- TEXTE FOURNI -
● ● ● ● ●
Ce mémoire ayant été déféré aux gens du Roi, l'avocat général Séguier en fit l'objet d'un réquisitoire contre l'auteur ; il y plaidait la nécessité d'assurer l'ordre public et de garder les garanties que donnait l'Ordonnance de 1670, et il accusait Du Paty d’être un rhéteur affamé de réclame. Le Parlement ordonna que le mémoire justificatif fût lacéré et brûlé. Du Paty publia, en septembre 1786 et en mars 1787, un second et un troisième mémoires, où il se défendit contre les accusations de Séguier, et réclama le droit de défendre l'innocence. Il faisait valoir les moyens de cassation contre les actes de la procédure de Chaumont, les moyens de prise à partie contre plusieurs officiers du bailliage et les moyens de cassation contre l'arrêt du Parlement. Condorcet publia en mai 1786 des Réflexions d'un citoyen non gradué, où il rappela les erreurs de la magistrature, dont il compara l'orgueil à celui de Néron et de Caligula. Le Conseil du Roi cassa le jugement de Chaumont, et renvoya les accusés devant le bailliage de Rouen, qui les acquitta, en décembre 1787. Leur défenseur alla détacher leurs fers, et ils furent populaires pendant un temps.

 

IV. — LA MAGISTRATURE ET LES LETTRES DE CACHET.

DU moins, la magistrature entière protesta contre la justice directe du Roi, et les emprisonnements par lettres de cachet dans les prisons d'État, c'est-à-dire la Bastille, le donjon de Vincennes, le Château de Ham en Picardie, le Mont Saint-Michel en Normandie, le Château du Taureau en Bretagne, celui de Saumur en Anjou, le Château-Trompette à Bordeaux, Pierre-Encize près de Lyon, le fort de Brehon en Languedoc, les îles Sainte-Marguerite en Provence. On emprisonnait aussi, par ordre du Roi, à Bicêtre, qui était une dépendance de l'Hôpital général, à Saint-Lazare chez les Lazaristes, dans nombre de maisons religieuses de Paris et des provinces, et aussi dans des maisons de santé, dans des maisons privées et bourgeoises. Pour les femmes, il y avait la Salpêtrière, Sainte-Pélagie, dépendance de l'Hôpital général, et de nombreux couvents. La Bastille avait adouci son régime. Les prisonniers étaient autorisés, depuis le ministère de Malesherbes, à correspondre avec leurs parents et leurs amis, sous le contrôle du gouverneur de la forteresse ; en 1783, il fut interdit de mettre les prisonniers au cachot. Mais la Bastille gardait sa mauvaise réputation d'autrefois, et le public savait que le régime des autres maisons était demeuré très dur.
● ● ● ● ●
- CONSIGNE 1 -
Pouvez-vous reproduire les lignes du listing, de la ligne contenant « Rendered at 1500 by 844 pixels. » jusqu'à celle contenant « picture [107, 24, 1447, 819] », toutes deux incluses, en redimensionnant uniquement les coordonnées des réponses ? Multipliez-les par 1,6 et arrondissez-les à l'entier, les demis vers le haut. Les consignes restent telles quelles, y compris leurs modèles de format.

- SECTION DES DONNÉES -
● ● ● ● ●
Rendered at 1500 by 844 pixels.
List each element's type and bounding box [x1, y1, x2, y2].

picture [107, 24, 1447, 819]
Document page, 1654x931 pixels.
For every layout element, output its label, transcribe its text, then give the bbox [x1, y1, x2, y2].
● ● ● ● ●
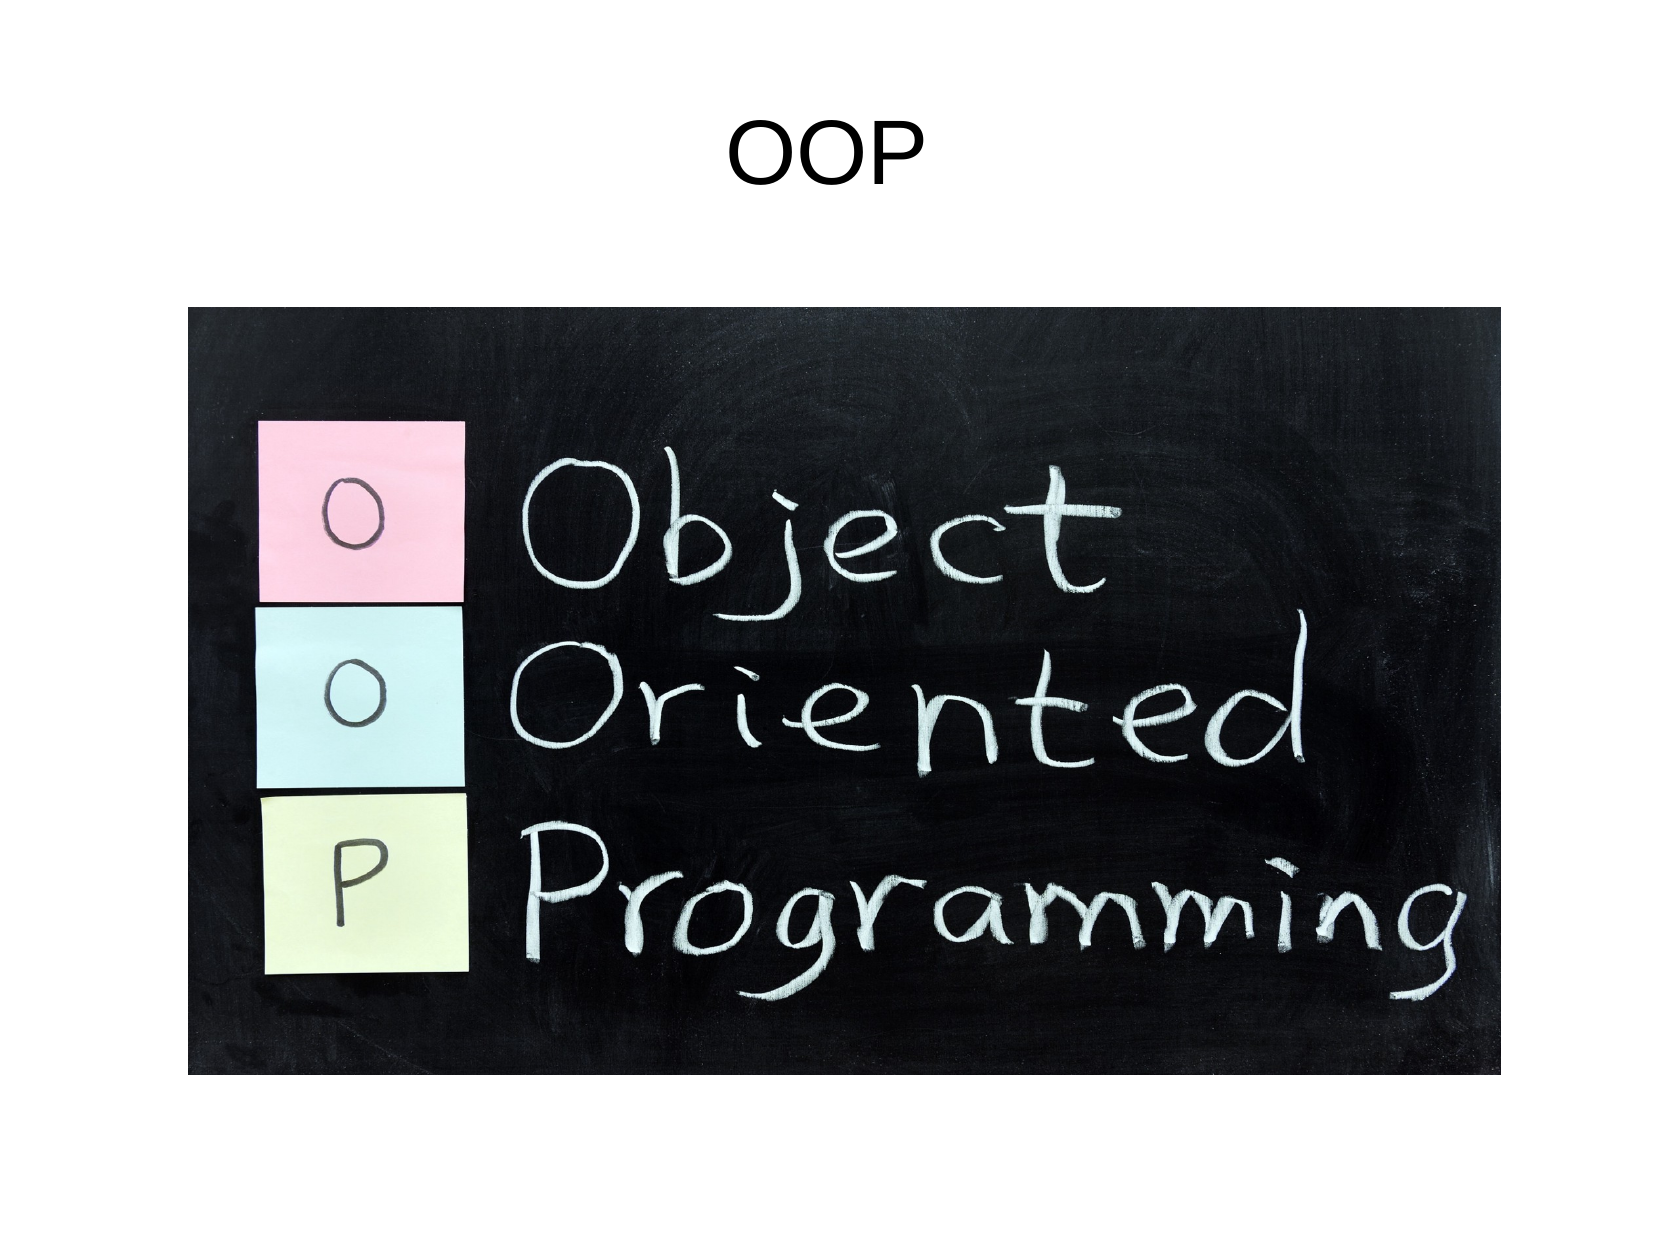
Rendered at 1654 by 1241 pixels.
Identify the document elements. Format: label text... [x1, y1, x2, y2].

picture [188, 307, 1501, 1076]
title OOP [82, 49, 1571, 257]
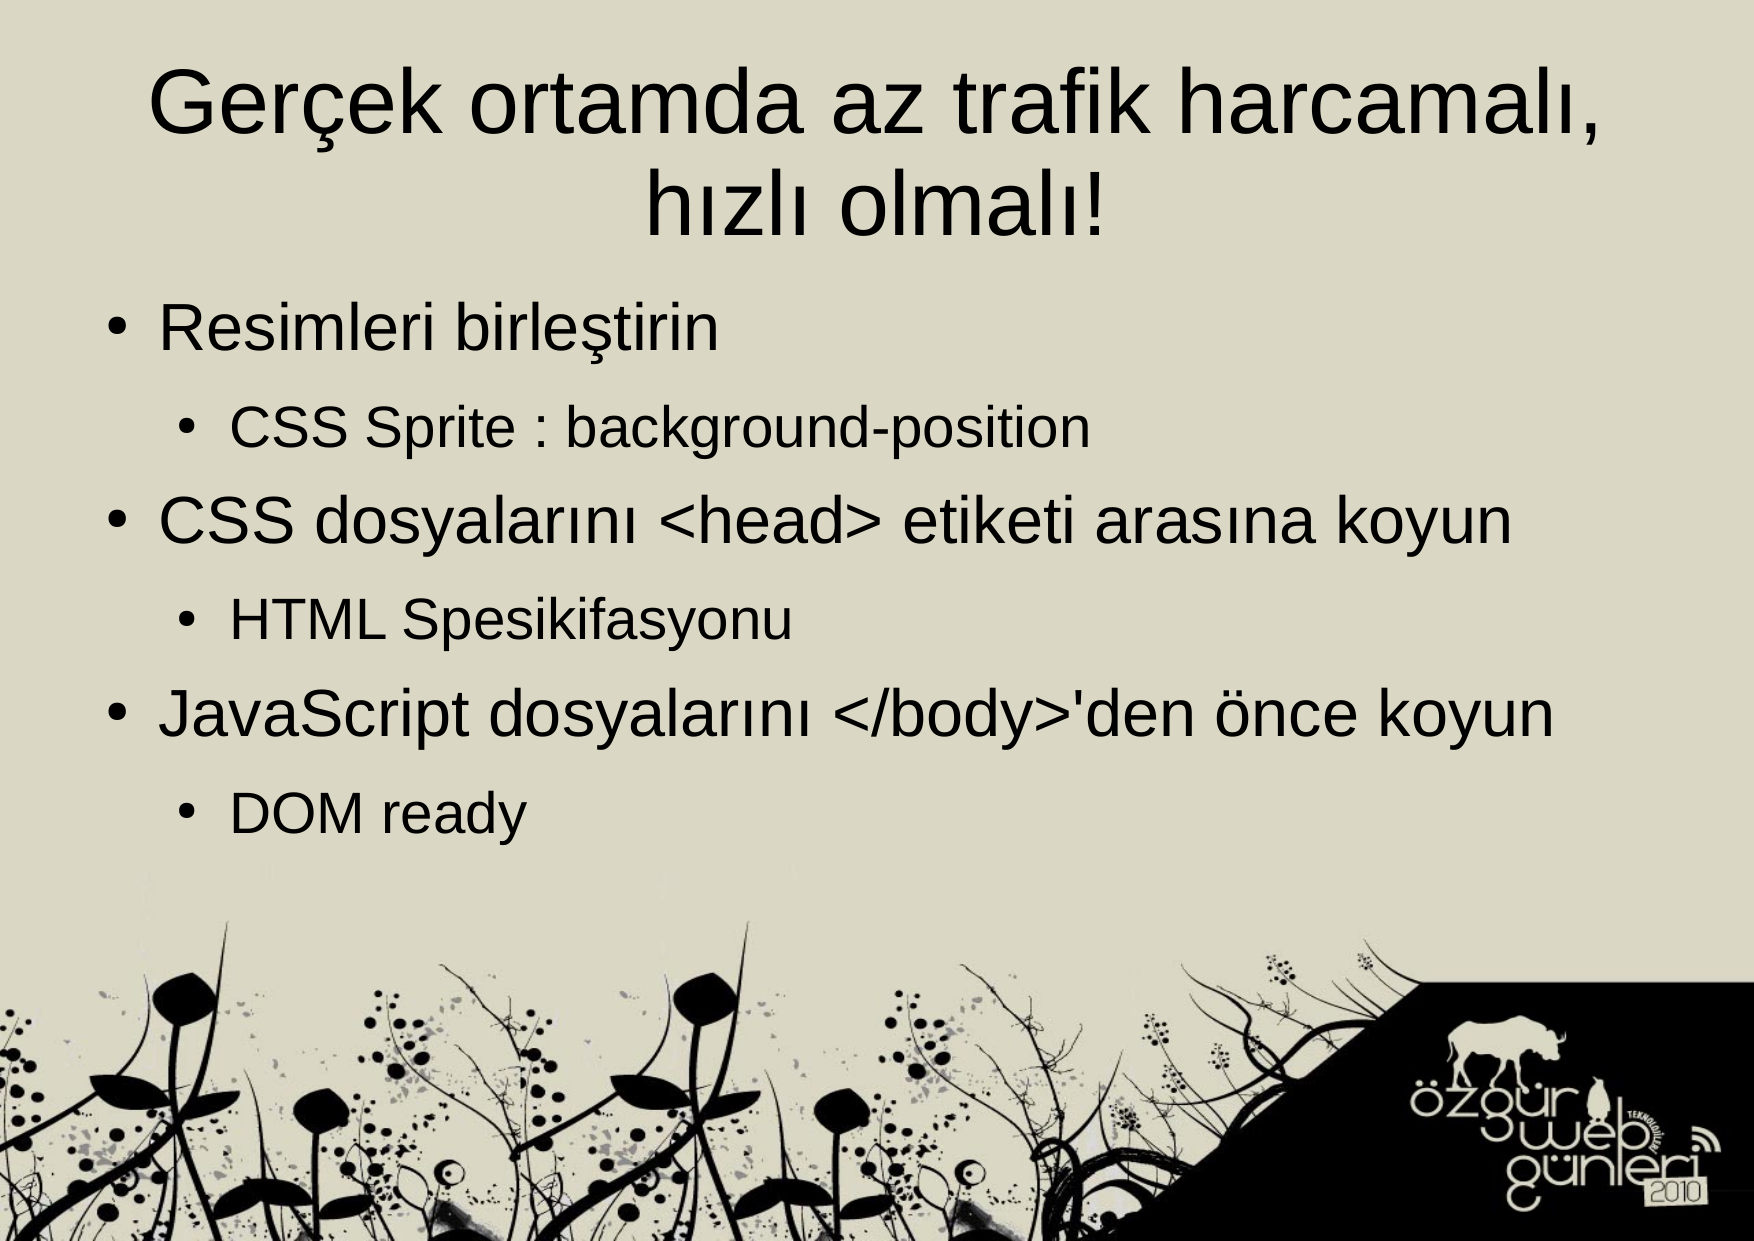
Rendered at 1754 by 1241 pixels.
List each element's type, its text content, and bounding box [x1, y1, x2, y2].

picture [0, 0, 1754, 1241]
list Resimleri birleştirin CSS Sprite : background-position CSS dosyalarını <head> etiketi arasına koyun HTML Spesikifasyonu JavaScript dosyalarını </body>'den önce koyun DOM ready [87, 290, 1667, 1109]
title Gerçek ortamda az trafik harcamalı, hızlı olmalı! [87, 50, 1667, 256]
● ● ● ● ●
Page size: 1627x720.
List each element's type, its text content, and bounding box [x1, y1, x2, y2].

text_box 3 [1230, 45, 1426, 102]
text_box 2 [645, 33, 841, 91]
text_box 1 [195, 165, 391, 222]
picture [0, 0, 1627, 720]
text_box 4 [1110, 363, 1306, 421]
● ● ● ● ●
- CONSIGNE 2 -
Pouvez-vous condenser sous forme de liste le paragraphe du texte fourni qui commence par « DU moins, la magistrature entière », en conservant ses faits principaux ?

- BONNE RÉPONSE 1 -
Rendered at 1500 by 844 pixels.
List each element's type and bounding box [x1, y1, x2, y2].

picture [171, 38, 2315, 1310]

- BONNE RÉPONSE 2 -
- La magistrature entière protesta contre la justice directe du Roi et contre les emprisonnements par lettres de cachet dans les prisons d'État. Ces prisons étaient la Bastille, le donjon de Vincennes, le Château de Ham, le Mont Saint-Michel, le Château du Taureau, celui de Saumur, le Château-Trompette, Pierre-Encize, le fort de Brehon et les îles Sainte-Marguerite.
- Sur ordre du Roi, on emprisonnait aussi à Bicêtre, à Saint-Lazare, dans de nombreuses maisons religieuses, dans des maisons de santé et dans des maisons privées.
- Pour les femmes, il y avait la Salpêtrière, Sainte-Pélagie et de nombreux couvents.
- La Bastille avait adouci son régime. Depuis le ministère de Malesherbes, les prisonniers pouvaient correspondre avec leurs proches, sous le contrôle du gouverneur. Le cachot fut interdit en 1783.
- La Bastille gardait pourtant sa mauvaise réputation, et le régime des autres maisons restait très dur.